Der Schmerz der Eltern wird in dem Film auch sehr bewegend gezeigt – der des Vaters allerdings noch eindringlicher. Haben Sie auch das Gefühl, dass wir mehr Mitleid mit älteren Männern haben als mit älteren Frauen?

Hoss: Ja! Das ist der Trick. [lacht] Männer werden sentimentaler im Alter, so dass man ihnen nicht böse sein kann. Da verzeiht man eher.

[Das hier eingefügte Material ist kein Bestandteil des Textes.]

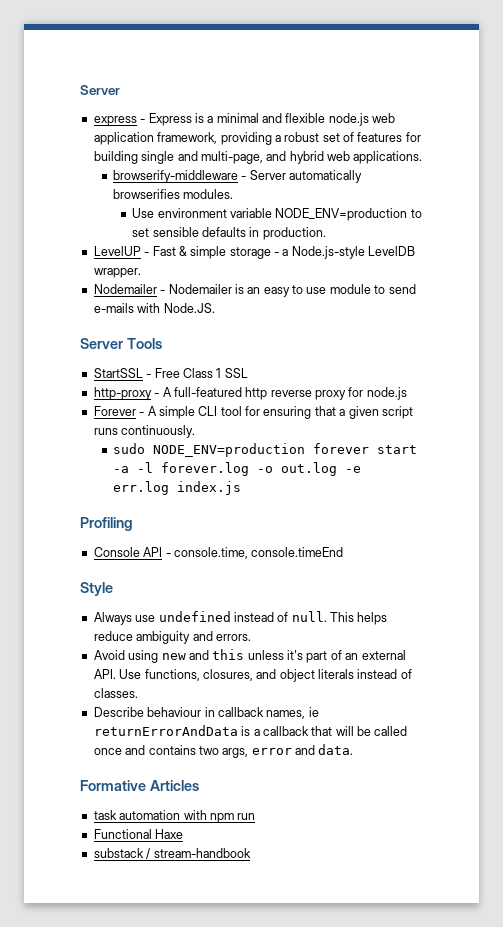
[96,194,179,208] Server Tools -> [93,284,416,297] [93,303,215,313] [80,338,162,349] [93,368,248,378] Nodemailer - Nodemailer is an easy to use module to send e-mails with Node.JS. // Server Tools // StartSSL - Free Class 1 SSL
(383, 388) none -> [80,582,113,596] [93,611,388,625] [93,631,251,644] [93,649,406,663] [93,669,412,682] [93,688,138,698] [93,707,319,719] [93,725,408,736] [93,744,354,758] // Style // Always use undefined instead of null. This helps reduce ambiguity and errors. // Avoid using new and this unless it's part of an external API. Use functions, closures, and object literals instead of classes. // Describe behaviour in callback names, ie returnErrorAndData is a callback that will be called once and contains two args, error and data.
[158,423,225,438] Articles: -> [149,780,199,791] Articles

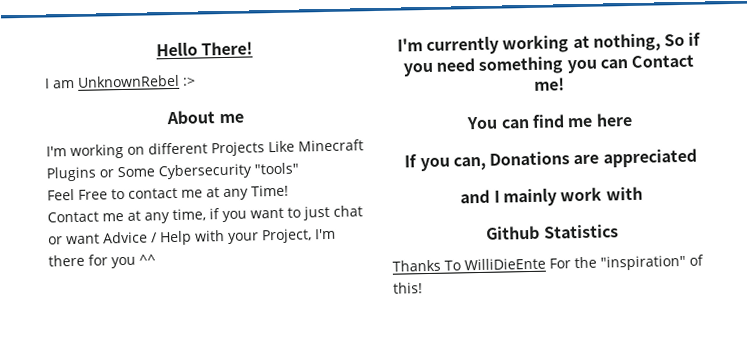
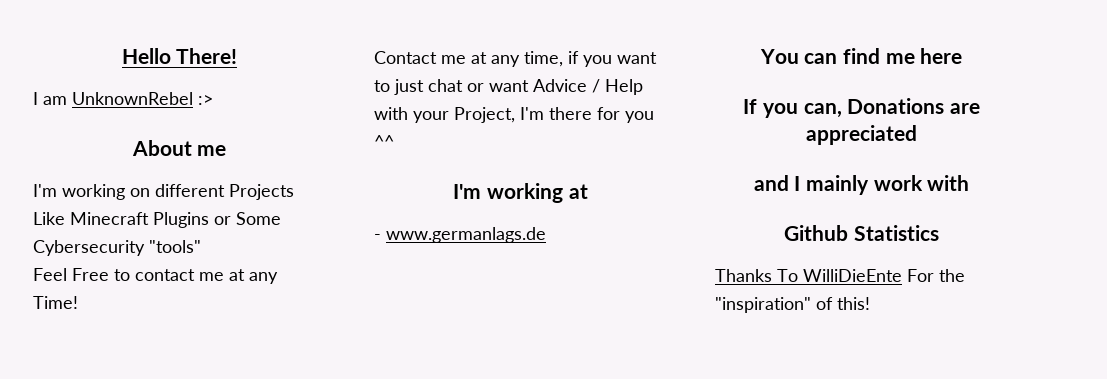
[425,36,499,56] currently -> (482, 191) none
[592,32,702,52] [402,54,695,77] [534,77,565,91] nothing, So if you need something you can Contact me! -> [374,227,546,243] // - www.germanlags.de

Und oftmals ist es so, dass man der Mutter nicht so leicht verzeihen kann, weil man mit ihr alles zusammen durchgelebt hat, während der Vater einfach nicht da war. Ich glaube das ist der Grund, weswegen die Männer es auch im Alter wieder leichter haben mit ihren Kindern als die Mütter. Wobei nicht immer, bei mir war das zum Beispiel nicht so.

Sie haben Ihre Mutter selbst gepflegt, während ihre Figur Isabell Pflegepersonal hat…

Hoss: Ich hatte auch Hilfe – das geht gar nicht ohne.

Würden Sie sagen, dass Kinder eine Verpflichtung ihren Eltern gegenüber haben, sich im Alter um sie zu kümmern?

Hoss: Für mich war es eine Selbstverständlichkeit, aber man braucht Hilfe. Verpflichtung weiß ich nicht. Ich fände es auch schlimm, wenn Eltern das so selbstverständlich erwarten, besonders in den Lebensumständen, in denen wir uns heute befinden, wo Kinder oftmals gar nicht mehr da leben, wo die Eltern sind.